• Requirement A
Update the phenomenology passage by rewriting it starting with "Husserl, while beginning" and going on through "experience the world.", using "Naive Attitude" in place of "Natural Attitude".
• Requirement B
According to the phenomenology passage, which of Husserl's students was the most notable?
• Requirement C
Translate this sentence from the phenomenology passage into French: "Phenomenology is both a method and a school of contemporary Continental philosophy."

• Document passage
__________________________________________________

Phenomenology

 
 

Phenomenology is both a method and a school of contemporary Continental philosophy.  It was ‘fathered’ by Edmund Husserl (1859-1938) in the 1920’s, and continued with his students, most notably Martin Heidegger (1889-1976).  Phenomenology is the study of how phenomena appear to us, living-in-the-world subjects; it is an attempt to give a direct description of our experience as it is in itself, without biases of psychological origin and physical causality.  An opening premise, then, is that meaning comes from how the world gives itself to us, and how we give ourselves to the world.  To see how meaning is cooperative, rather than a one-sided imposition, we must “see” the world without biases.


Husserl, while beginning in mathematics and logic, developed this lived-epistemological method of doing philosophy that distinguished various theoretical attitudes through which we make presumptions about meaning.  The Natural Attitude is the everyday way in which we live in the world wherein we presume ourselves independent from the things around us, that is, we egoistically consider ourselves to be the subject amongst a world of objects, the “measurer” or determinant of values, and yet, at the same time, we presume that all things are controlled by various laws; these presumptions of science impose concretion and precision onto the natural world that is wholly foreign to the actual way in which we experience the world.

__________________________________________________

• Excerpted data
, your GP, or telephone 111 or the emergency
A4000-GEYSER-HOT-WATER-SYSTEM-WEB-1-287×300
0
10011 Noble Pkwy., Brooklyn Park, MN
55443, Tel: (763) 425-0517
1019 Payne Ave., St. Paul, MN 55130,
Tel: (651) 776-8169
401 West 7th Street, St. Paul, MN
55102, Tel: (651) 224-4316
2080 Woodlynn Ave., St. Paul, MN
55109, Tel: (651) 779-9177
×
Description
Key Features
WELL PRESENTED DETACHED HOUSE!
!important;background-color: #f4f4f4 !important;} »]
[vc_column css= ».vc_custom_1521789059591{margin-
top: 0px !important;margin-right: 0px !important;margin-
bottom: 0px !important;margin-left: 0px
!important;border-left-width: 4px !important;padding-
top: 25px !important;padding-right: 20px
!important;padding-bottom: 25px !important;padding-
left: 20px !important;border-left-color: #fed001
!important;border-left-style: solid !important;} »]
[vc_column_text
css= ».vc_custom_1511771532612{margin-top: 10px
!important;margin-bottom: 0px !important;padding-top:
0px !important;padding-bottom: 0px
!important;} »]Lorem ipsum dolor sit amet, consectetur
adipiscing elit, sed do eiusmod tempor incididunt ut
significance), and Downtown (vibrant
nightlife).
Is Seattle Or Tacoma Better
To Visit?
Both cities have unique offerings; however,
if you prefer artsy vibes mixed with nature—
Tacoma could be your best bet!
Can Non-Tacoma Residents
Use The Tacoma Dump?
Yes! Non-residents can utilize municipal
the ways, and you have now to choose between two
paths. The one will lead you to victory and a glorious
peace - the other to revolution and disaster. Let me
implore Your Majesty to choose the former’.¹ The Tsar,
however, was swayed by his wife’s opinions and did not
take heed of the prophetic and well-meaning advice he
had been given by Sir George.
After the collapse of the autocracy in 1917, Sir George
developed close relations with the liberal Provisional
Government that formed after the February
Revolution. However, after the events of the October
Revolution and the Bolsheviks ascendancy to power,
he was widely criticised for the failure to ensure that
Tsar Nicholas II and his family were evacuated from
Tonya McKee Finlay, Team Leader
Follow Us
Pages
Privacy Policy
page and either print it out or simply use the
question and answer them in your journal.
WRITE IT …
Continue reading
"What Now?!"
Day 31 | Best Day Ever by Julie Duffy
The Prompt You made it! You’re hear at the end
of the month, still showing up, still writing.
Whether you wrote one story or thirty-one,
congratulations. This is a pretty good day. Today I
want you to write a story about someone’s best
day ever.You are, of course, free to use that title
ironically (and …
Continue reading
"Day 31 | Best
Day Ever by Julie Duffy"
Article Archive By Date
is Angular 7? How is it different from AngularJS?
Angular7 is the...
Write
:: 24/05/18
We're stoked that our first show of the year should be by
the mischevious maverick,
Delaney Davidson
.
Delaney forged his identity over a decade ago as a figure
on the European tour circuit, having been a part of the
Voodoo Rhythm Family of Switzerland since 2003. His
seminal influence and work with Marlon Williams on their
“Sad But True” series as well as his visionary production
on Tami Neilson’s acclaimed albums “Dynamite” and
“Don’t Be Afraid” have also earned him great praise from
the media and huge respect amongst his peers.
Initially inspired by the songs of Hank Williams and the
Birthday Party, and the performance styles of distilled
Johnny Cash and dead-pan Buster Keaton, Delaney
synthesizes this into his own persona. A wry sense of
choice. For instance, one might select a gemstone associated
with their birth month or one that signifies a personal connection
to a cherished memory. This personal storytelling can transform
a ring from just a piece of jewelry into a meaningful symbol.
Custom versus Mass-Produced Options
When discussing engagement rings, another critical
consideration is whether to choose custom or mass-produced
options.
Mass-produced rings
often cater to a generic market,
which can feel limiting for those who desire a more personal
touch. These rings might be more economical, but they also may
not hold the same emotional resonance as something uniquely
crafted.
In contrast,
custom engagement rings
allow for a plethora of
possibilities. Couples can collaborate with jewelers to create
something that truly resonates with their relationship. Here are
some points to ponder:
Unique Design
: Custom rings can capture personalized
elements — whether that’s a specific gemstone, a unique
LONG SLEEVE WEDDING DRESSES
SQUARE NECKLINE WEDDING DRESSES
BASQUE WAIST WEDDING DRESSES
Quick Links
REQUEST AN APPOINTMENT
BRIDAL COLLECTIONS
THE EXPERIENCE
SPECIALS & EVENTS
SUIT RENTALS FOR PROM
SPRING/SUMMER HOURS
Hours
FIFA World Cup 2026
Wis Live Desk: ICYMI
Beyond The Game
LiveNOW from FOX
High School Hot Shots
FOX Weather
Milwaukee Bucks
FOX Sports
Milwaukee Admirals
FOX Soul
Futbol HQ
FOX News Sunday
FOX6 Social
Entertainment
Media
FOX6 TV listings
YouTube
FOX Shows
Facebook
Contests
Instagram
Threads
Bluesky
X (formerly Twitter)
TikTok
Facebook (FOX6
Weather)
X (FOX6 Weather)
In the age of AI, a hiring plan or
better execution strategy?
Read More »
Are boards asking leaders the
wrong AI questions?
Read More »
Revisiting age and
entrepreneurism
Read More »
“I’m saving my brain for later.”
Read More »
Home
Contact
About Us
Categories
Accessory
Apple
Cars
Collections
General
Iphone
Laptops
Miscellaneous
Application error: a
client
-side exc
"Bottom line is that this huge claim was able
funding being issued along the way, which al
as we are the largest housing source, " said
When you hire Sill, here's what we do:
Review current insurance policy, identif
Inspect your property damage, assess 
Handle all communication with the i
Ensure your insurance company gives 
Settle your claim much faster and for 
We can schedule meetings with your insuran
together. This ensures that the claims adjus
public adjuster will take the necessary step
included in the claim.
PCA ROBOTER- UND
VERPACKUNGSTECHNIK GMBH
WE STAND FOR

__________________________________________________

• Solution A
Husserl, while beginning in mathematics and logic, developed this lived-epistemological method of doing philosophy that distinguished various theoretical attitudes through which we make presumptions about meaning.  The Naive Attitude is the everyday way in which we live in the world wherein we presume ourselves independent from the things around us, that is, we egoistically consider ourselves to be the subject amongst a world of objects, the “measurer” or determinant of values, and yet, at the same time, we presume that all things are controlled by various laws; these presumptions of science impose concretion and precision onto the natural world that is wholly foreign to the actual way in which we experience the world.

• Solution B
Martin Heidegger (1889-1976)

• Solution C
La phénoménologie est à la fois une méthode et une école de la philosophie continentale contemporaine.